PP: We’ve seen over the last 10 or 15 years or so how much more talk there is about integration. More people are talking about the relationship between the mind and body, and body and Spirit. Health people are talking about spirituality. It’s just in the air. When we first started with InterPlay, we had to convince people that there should be a relationship between body, mind, heart, and Spirit, and now we don’t have to do as much convincing.
I think people more people are recognizing, "Oh, I really need to be able to bring all of myself to the various parts of my life, and I don’t want to be leaving parts behind."
How does watching an InterPlay performance for the first time affect people?
PP: I think that there’s a kind of directness and "personalness" to Interplay performance. Cynthia often talks about InterPlay as being a folk art, because it’s for just folks. I think people can recognize a lot of what we create quite directly in their own lives. An InterPlay performance feels quite immediate and quite real.
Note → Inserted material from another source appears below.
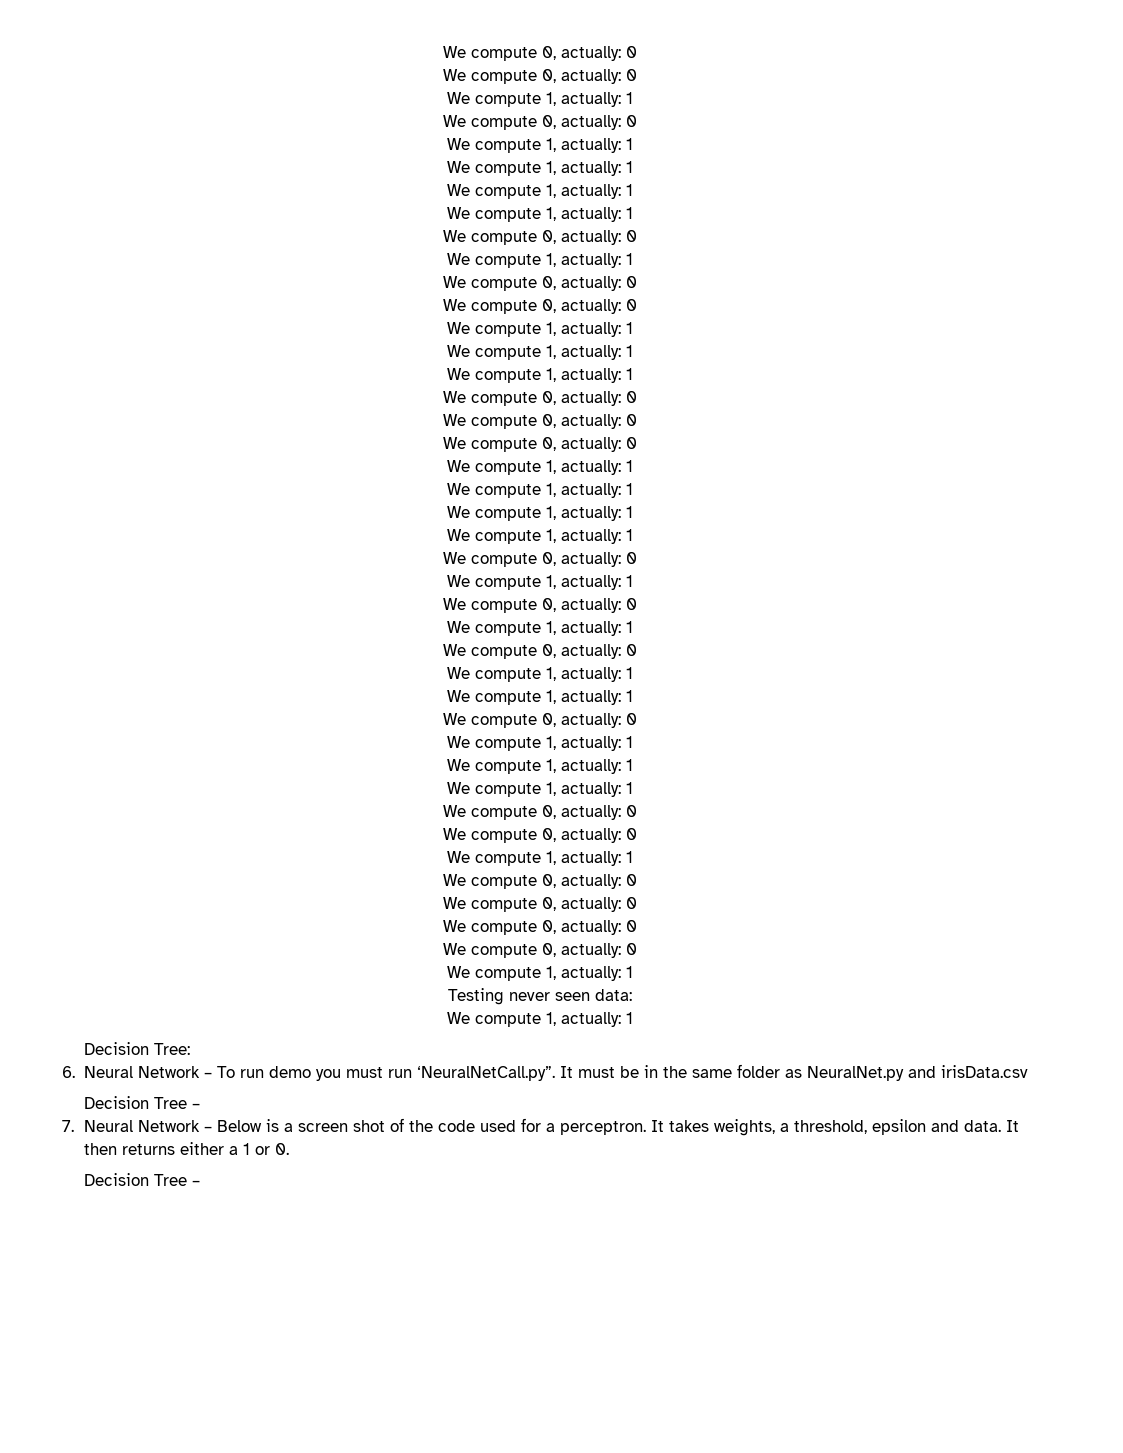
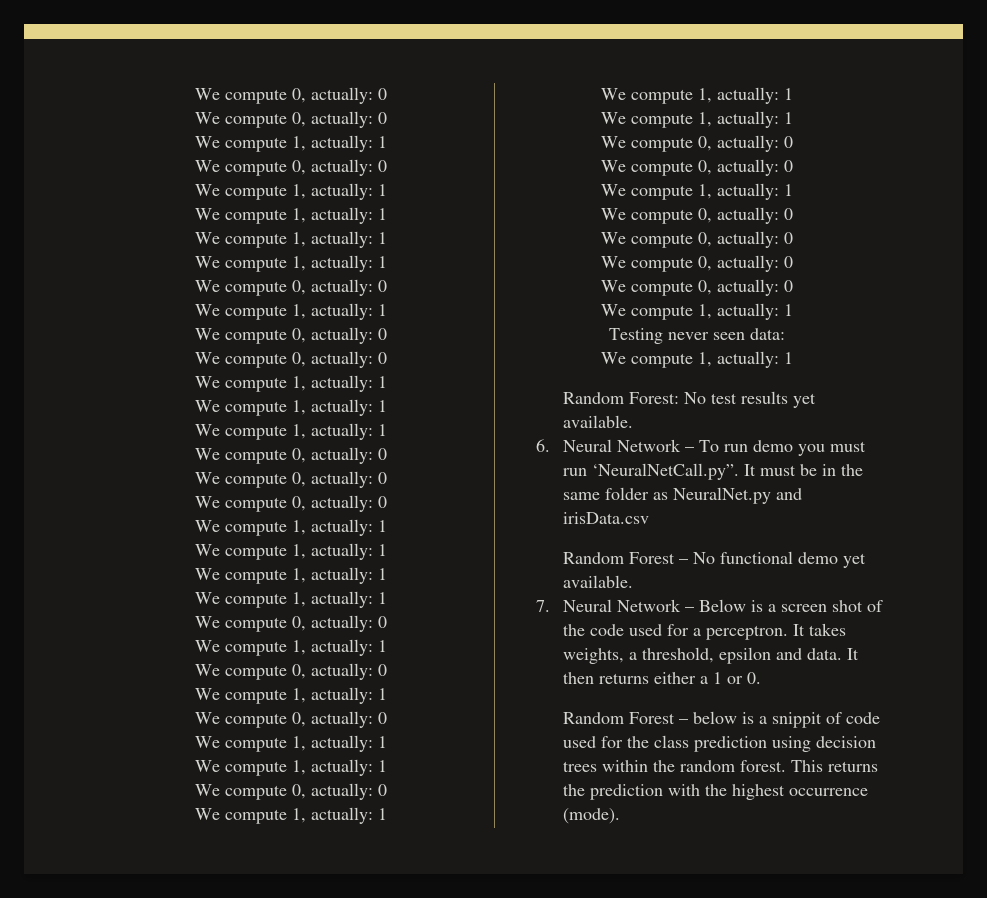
[84,1042,191,1055] Decision Tree: -> [562,391,816,408] [562,415,633,428] Random Forest: No test results yet available.
[84,1096,201,1109] Decision Tree – -> [562,551,866,568] [562,575,633,588] Random Forest – No functional demo yet available.
[84,1173,201,1186] Decision Tree – -> [562,711,880,728] [562,735,876,752] [562,760,878,772] [562,784,868,800] [562,808,620,824] Random Forest – below is a snippit of code used for the class prediction using decision trees within the random forest. This returns the prediction with the highest occurrence (mode).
One of the characteristics of InterPlay is that it can be funny, but it can also be quite profound. Humor is really important to us, but we also let ourselves go to some of those deeper places. There’s an honesty to it, and a transparency that I think people recognize.
How has InterPlay evolved since it was created?
PP: The first major thing we noticed was that we started meeting people we had not taught who knew InterPlay. People were coming to the Bay area or wherever we might be teaching with this experience. People no longer have to come to Cynthia and me to learn InterPlay. There are lots of people they can learn it from.
The other thing about InterPlay is that it has the potential for being applied to various sorts of subjects and communities and disciplines. For example, there are people who are using InterPlay in therapy, spiritual direction or counseling, and there are people who are using InterPlay in health care situations. Other people who are using it in schools as a way of training kids in the arts.
People who are learning InterPlay are taking it into situations, experimenting with it, and seeing what they learn. What we’ve been doing over the last couple of years is to gather some of those people and have them talk together about what they’re learning and spread those ideas out. This summer, for example, we’re gathering a group of people who are interested in applying InterPlay forms to worship. There was one conference like that on the East Coast and we’re doing another one on the West Coast.
As a co-founder you must be pretty excited by what you’re seeing, how it’s developing.
PP: It is exciting, but it’s been a pretty gradual thing. InterPlay tends to be one of these things that only a few people take on very deeply. The process of its spreading has been both surprising and what we would describe as at the speed of the body. It is very exciting to have co-created something that has spread like this. So, we’ll see where it goes.